Here is the alleged "smoking gun" paper shown briefly and discussed in the first linked video [video of Steve Hilton's special investigation for his Fox News show “The Next Revolution.”]:
While this may be fodder for conspiracy theorists, it does NOT describe any gain of function experiments. What it DOES describe are the researcher's efforts to catalog and characterize the coronaviruses that are circulating in a population of bats in a specific cave.
They chose these bats because of the similarity of the coronaviruses these bats carry to the SARS that could have become a pandemic back in 2001. (Actually, the authors of the study described it as a pandemic. But it was controlled very quickly and is now gone.)
They mapped the evolutionary relationships of the many strains of coronavirus they found in the cave. They found them all to be very similar, with the exception of one protein, called the "S protein," which was highly variable between different coronavirus strains.
The S proteins differ in a region called the "receptor binding domain" (RBD). Since the researchers thought that the RBD is important for coronaviruses to infect humans, they did some experiments in which they swapped the different S proteins into a strain of SARS that they know can infect humans and tested them. Indeed, two of the S proteins that they tested enabled the "recombined" viruses to enter into cells and replicate. Viruses containing the other S proteins did not infect cells.
Very importantly, nothing in this paper describes "gain of function." The researchers only tested naturally occurring components of naturally occurring viruses to see which ones could cause human disease.

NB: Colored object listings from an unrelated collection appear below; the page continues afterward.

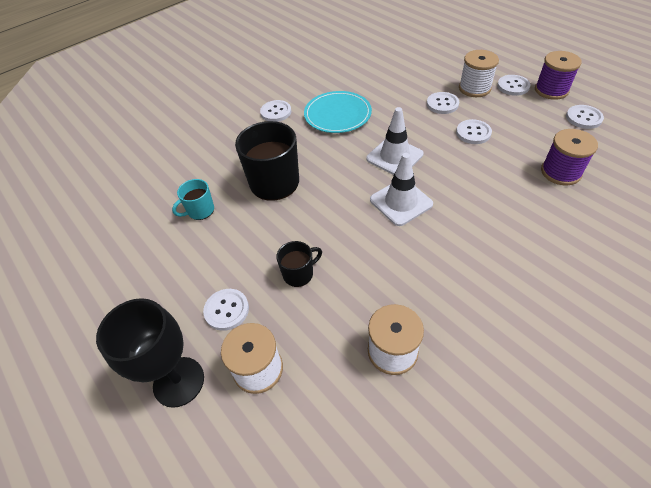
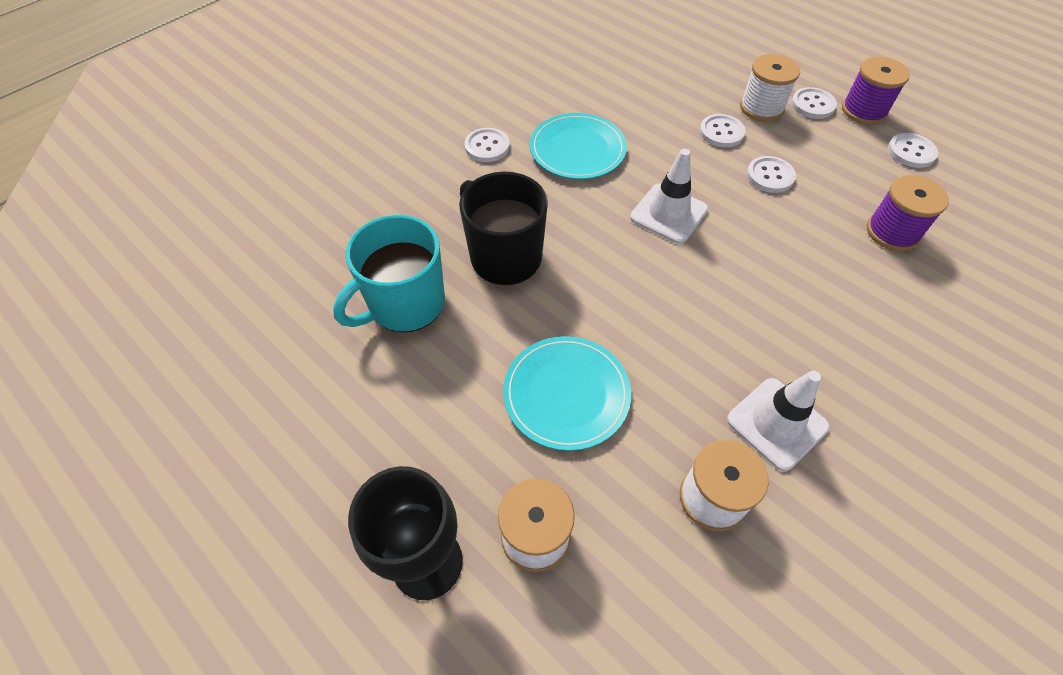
camera: 10 degrees left, 5 degrees up
turquoise mug [172,179,214,220] -> turquoise mug [333,215,445,333], size x1.94
white button [203,289,249,331] -> none
black mug [276,241,322,287] -> turquoise plate [503,336,631,451]
white traffic cone [370,153,433,226] -> white traffic cone moved to [727,371,830,471]

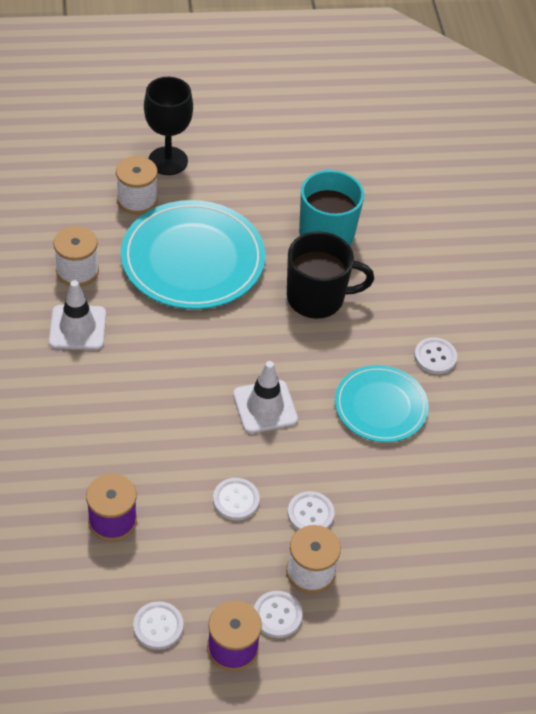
camera: 125 degrees right, 5 degrees down
turquoise plate [503,336,631,451] -> turquoise plate [121,200,265,309], size x1.65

This kind of research is important because there remains a fear that another coronavirus with deadly potential can emerge to cause a pandemic (which is what happened in 2019). The more we understand about the viruses and the factors that enable them to be pandemic capable, the better we can respond when such a virus emerges. Who knows, with more time and more research like this, there could be drugs in the pipeline to target the S protein, which could be used to treat the first affected patients and stop another pandemic capable coronavirus from spreading. Similar concerns about deadly pandemics have driven influenza research for the last century. The more we know, the better we are able to counter the threat.

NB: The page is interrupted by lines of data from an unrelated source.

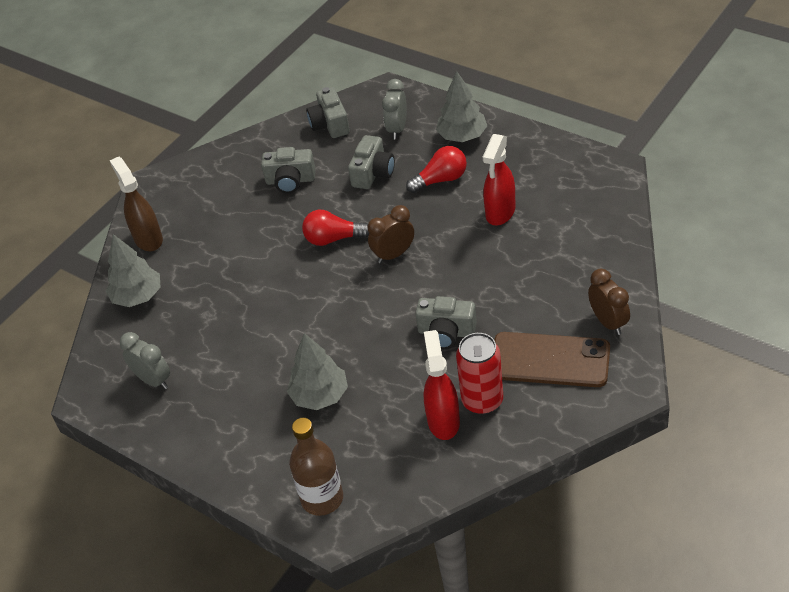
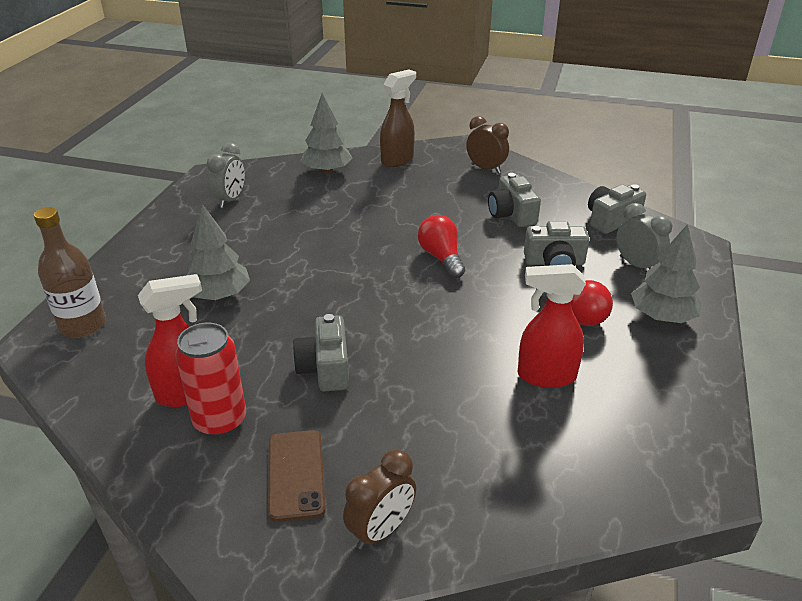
camera: 65 degrees right, 10 degrees down
brown clock [368,205,414,263] -> brown clock moved to [466,116,509,174]
grey clock [382,79,407,139] -> grey clock turned 60 degrees clockwise [616,203,672,269]
brown phone [494,332,610,387] -> brown phone [268,430,326,522], size x0.66

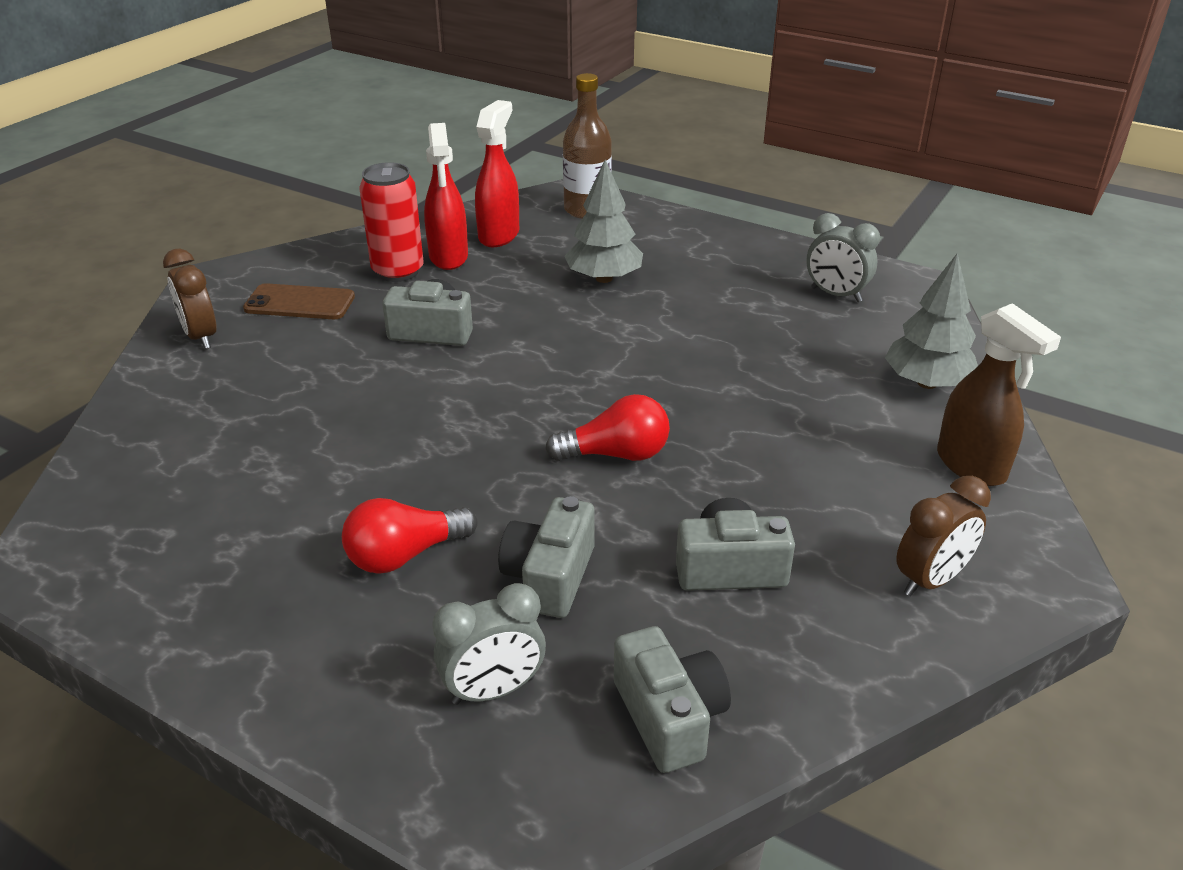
camera: 105 degrees right, 0 degrees up
red spray bottle [518,264,586,388] -> red spray bottle moved to [475,100,519,247]
grey tree [631,224,702,323] -> none

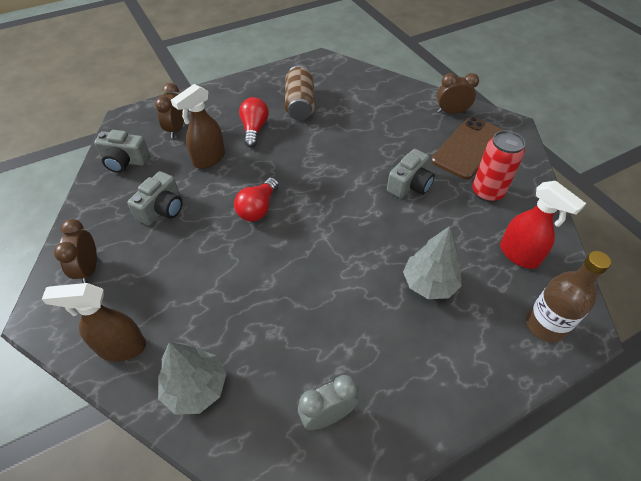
camera: 120 degrees right, 15 degrees up
brown phone [243,283,355,319] -> brown phone [431,117,504,180], size x1.51
red spray bottle [424,123,468,270] -> none
grey clock [432,583,546,705] -> brown clock [155,83,184,138]
grey camera [498,496,595,618] -> brown spray bottle [171,84,225,169]
none -> brown can [285,65,315,120]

The bat cave where those researchers collected their samples is a perfect incubator for such a virus--many strains of coronavirus are circulating in that cave, and new strains arise frequently through sharing genetic material and through various mutational mechanisms. In addition, bats are very good incubators of deadly viruses, because they are not affected the way humans are. Their immune systems protect them from viruses that would kill us. For this reason, bats have also given us Ebola, Marburg, and other deadly viruses that don't affect them nearly as severely.

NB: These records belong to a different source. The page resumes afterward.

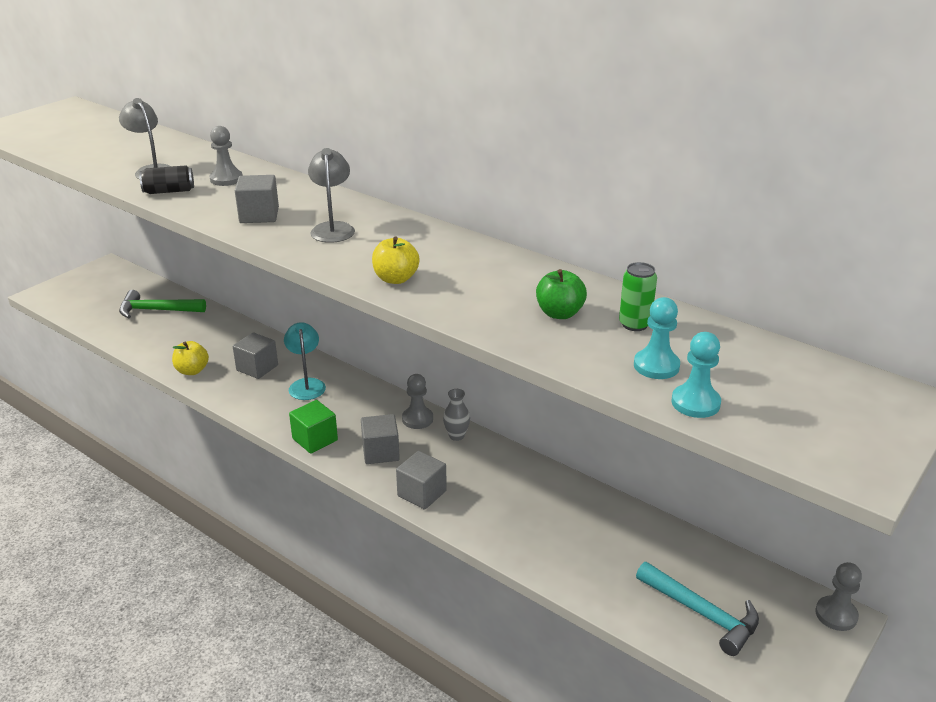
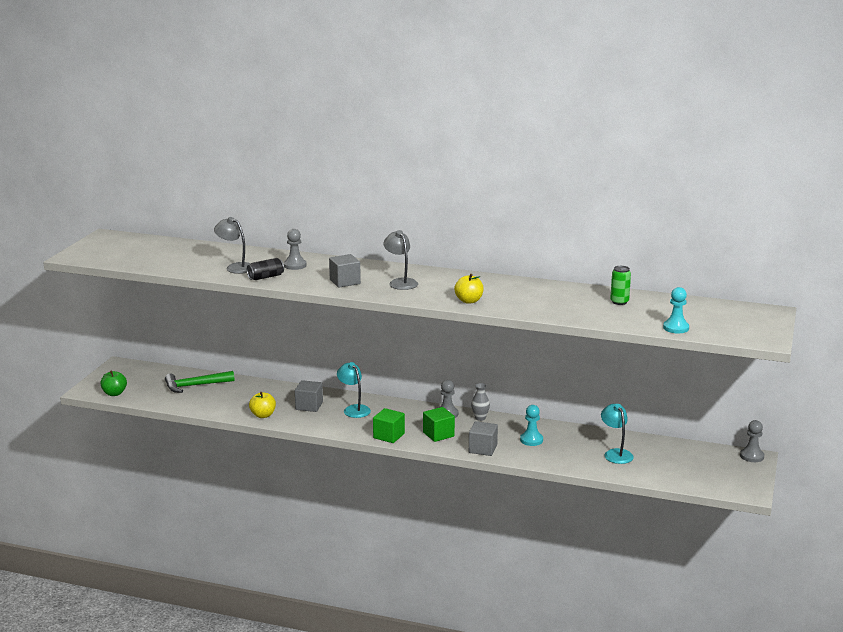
camera: 20 degrees left, 10 degrees down
grey cube [361,414,400,464] -> green cube [423,407,455,442]
green apple [536,269,587,319] -> green apple moved to [100,371,127,396]
turquoise pawn [634,297,680,379] -> turquoise pawn moved to [520,405,543,446]
turquoise hammer [636,562,759,656] -> none
none -> turquoise lamp [601,404,634,464]

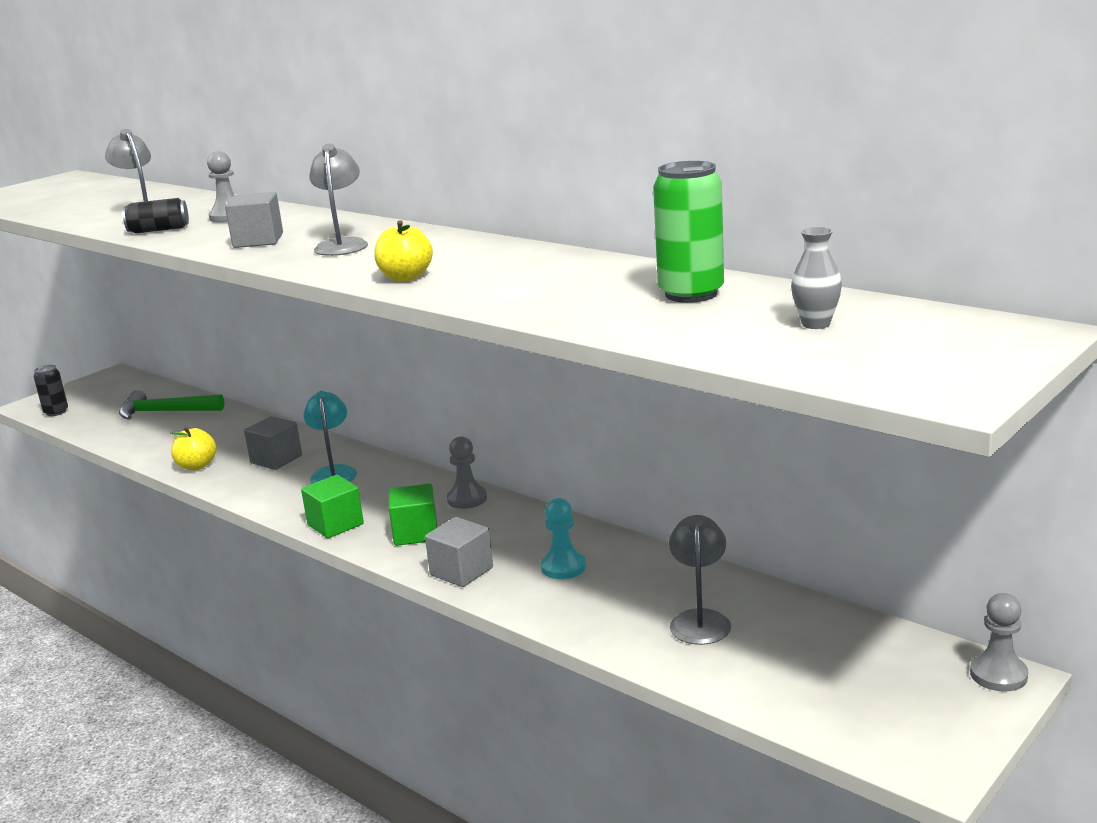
camera: 25 degrees right, 0 degrees up
green apple [100,371,127,396] -> black can [34,365,68,416]
grey vase [471,383,490,421] -> grey vase moved to [791,227,842,329]
turquoise lamp [601,404,634,464] -> grey lamp [669,515,731,645]
green can [610,266,631,305] -> green can [653,161,724,303], size x1.61
turquoise pawn [663,287,689,333] -> none

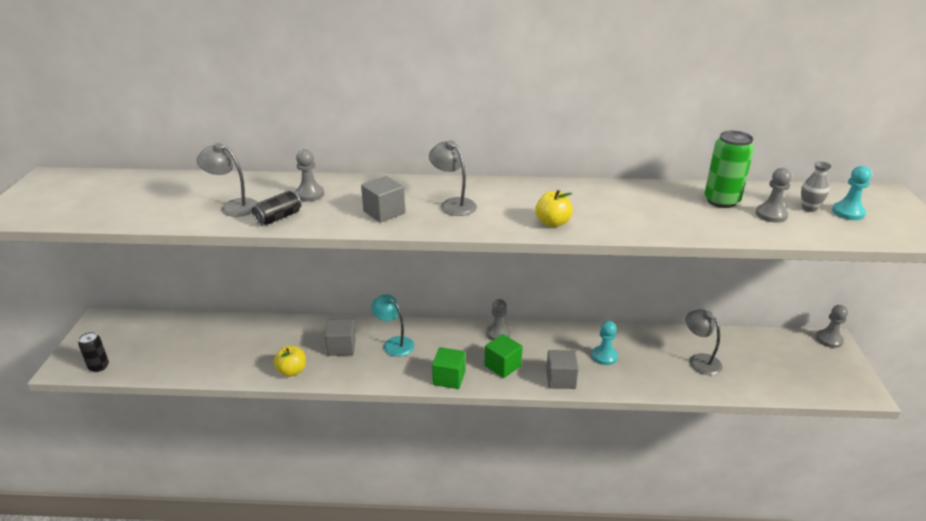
camera: 40 degrees left, 10 degrees up
green hammer [119,390,224,420] -> none
none -> grey pawn [756,168,792,223]
none -> turquoise pawn [832,166,872,220]

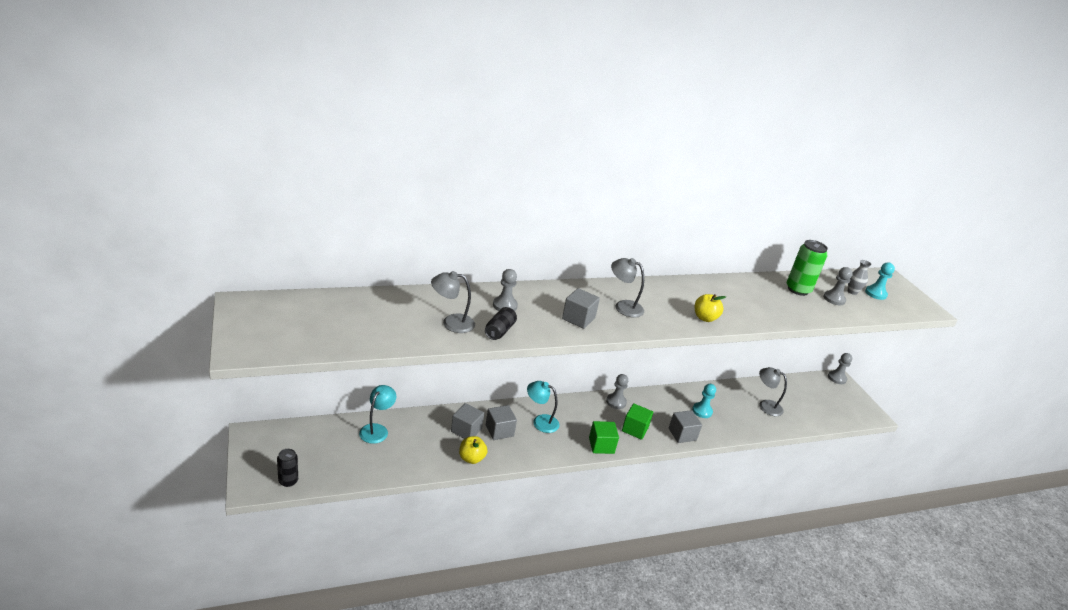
camera: 25 degrees left, 0 degrees up
none -> turquoise lamp [359,385,396,444]
none -> grey cube [451,403,484,439]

Last, two points: one, that if researchers were clandestinely trying to create a pandemic virus, they would not publish papers that anyone can access in the scientific literature. Such work would be done in secret. Two, that Mother Nature is perfectly capable of creating pandemic organisms and has done so many times throughout history.
“if researchers were clandestinely trying to create a pandemic virus, they would not publish papers that anyone can access in the scientific literature.”
No, I don’t think that’s quite right.
They would publish papers, but what they would publish would be for the purpose of covering up or diverting attention from the criminal aspects of the research.